Che cosa farà (forse) la Fed, secondo il Financial Times, e come reagiranno i mercati

La Federal Reserve annuncerà i suoi piani per ridurre gli acquisti di obbligazioni dell’era della crisi?

La riunione di due giorni della banca centrale statunitense, che si concluderà mercoledì, sarà in cima ai pensieri di molti investitori che andranno a caccia di indizi su quando la Federal Reserve inizierà a ridurre i suoi 120 miliardi di dollari di acquisti mensili di titoli di stato.

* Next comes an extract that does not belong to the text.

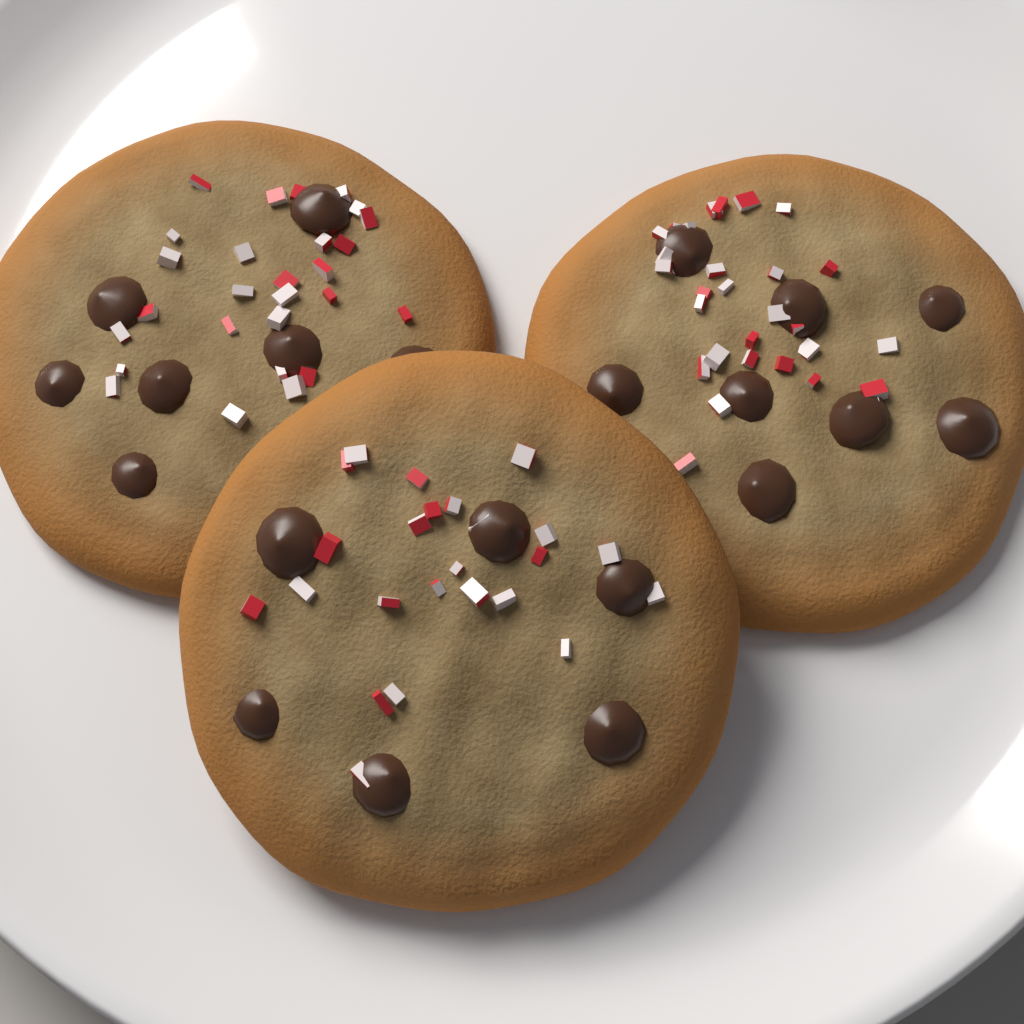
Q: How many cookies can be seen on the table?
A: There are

Nel suo discorso di agosto al simposio di Jackson Hole, il presidente della Fed Jay Powell ha indicato che il comitato di definizione delle politiche della banca centrale potrebbe presto iniziare a ridurre i suoi programmi di stimolo dell’era pandemica a due condizioni: Un “progresso sostanziale” verso la massima occupazione e verso un tasso di inflazione medio del 2%. L’obiettivo dell’inflazione è stato raggiunto, ha riconosciuto Powell, e il mercato del lavoro è sulla buona strada.

Ma i dati sull’occupazione in agosto sono stati più deboli del previsto, il che potrebbe fermare la mano della Fed per ora – scrive il FT.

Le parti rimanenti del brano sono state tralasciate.